Reinventar a psicanálise

Betty B. Fuks

Psicanalista; professora da PUC-Rio e Universidade Veiga de Almeida (UVA-RJ). betty.fuks@gmail.com

Lacan e a formação do psicanalista, organizado por Marco Antonio Coutinho Jorge. Rio de Janeiro: Contra Capa, 2006, 290 p.

Ao final da redação de Totem e tabu, Freud se pergunta sobre os modos pelos quais uma herança arcaica — os traços de memória arrastados pelo fluxo caudaloso do tempo e perdidos entre as ruínas dos séculos —, é transmitida de uma geração à outra. Ao encontrar a resposta em Goethe ("Aquilo que herdastes de teus pais, conquista-o para fazê-lo seu"), interpreta o verbo ‘conquistar’ ao pé da letra: despertado por um acontecimento atual, o legado da geração antecedente, sofre um processo de re-atualização, isto é, é reescrito e re-significado pela geração procedente. Sobre a autoridade da literatura, Freud concebe um imprevisível princípio de transmissibilidade que não o da natureza: o princípio de operação recorrente. Trata-se de uma operação de retorno a um ponto de origem que, paradoxalmente, originará uma outra montagem da narrativa oral, a história que sustenta e leva a termo a transmissão.

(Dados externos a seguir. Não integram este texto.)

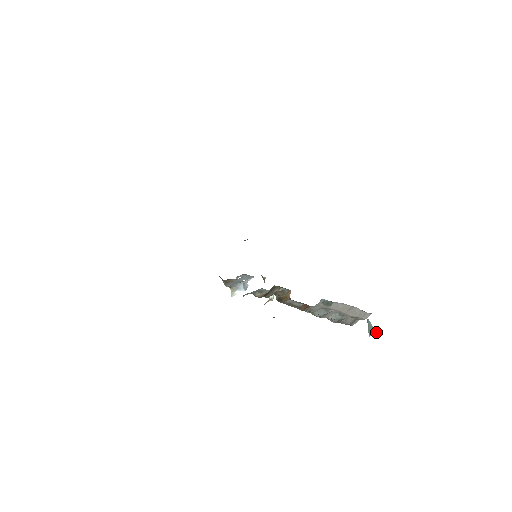
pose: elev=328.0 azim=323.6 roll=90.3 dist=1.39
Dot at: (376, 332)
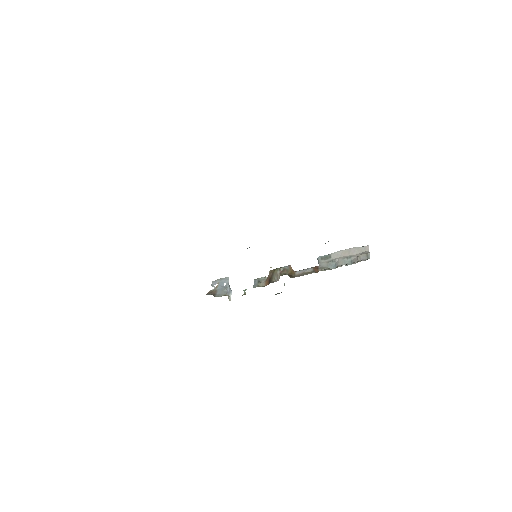
Dot at: occluded
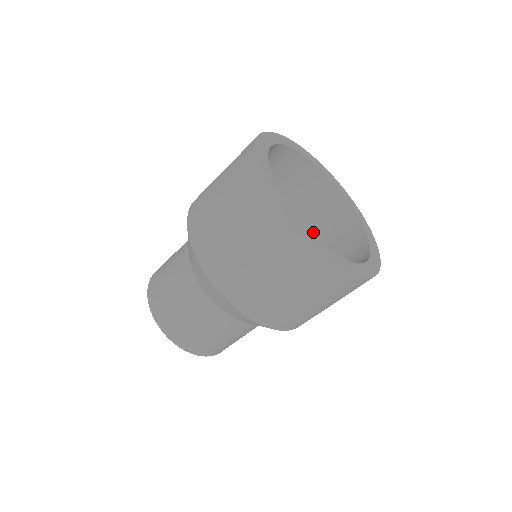
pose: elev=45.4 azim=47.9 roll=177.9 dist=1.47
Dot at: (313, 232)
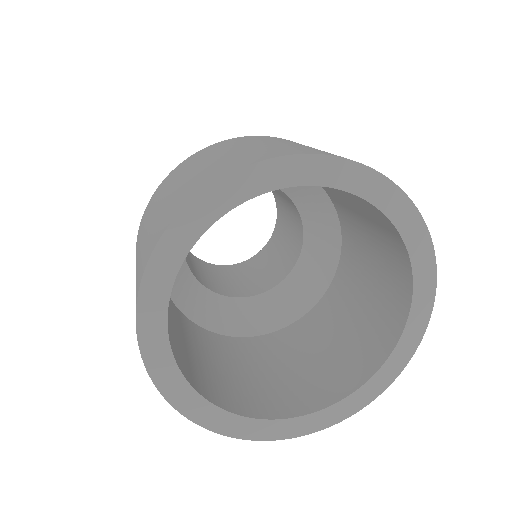
Dot at: (353, 208)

A idéia de que a transmissão da cultura é efeito de uma temporalidade complexa que envolve a reescrita do passado no presente com vistas ao devir, leva Lacan a propor o princípio de operação recorrente à transmissão da psicanálise. Cada analista precisa reinventar, a partir do que conseguiu retirar do fato de ter sido analisando por algum tempo, o modo pelo qual a psicanálise pode durar. ‘Reinventar’ designa o movimento de retorno à origem para saltar em direção ao futuro. Assim, depois de Lacan, o devir da psicanálise passa a ser garantido pela formação analítica, desde que esta se faça conforme os princípios da descoberta freudiana.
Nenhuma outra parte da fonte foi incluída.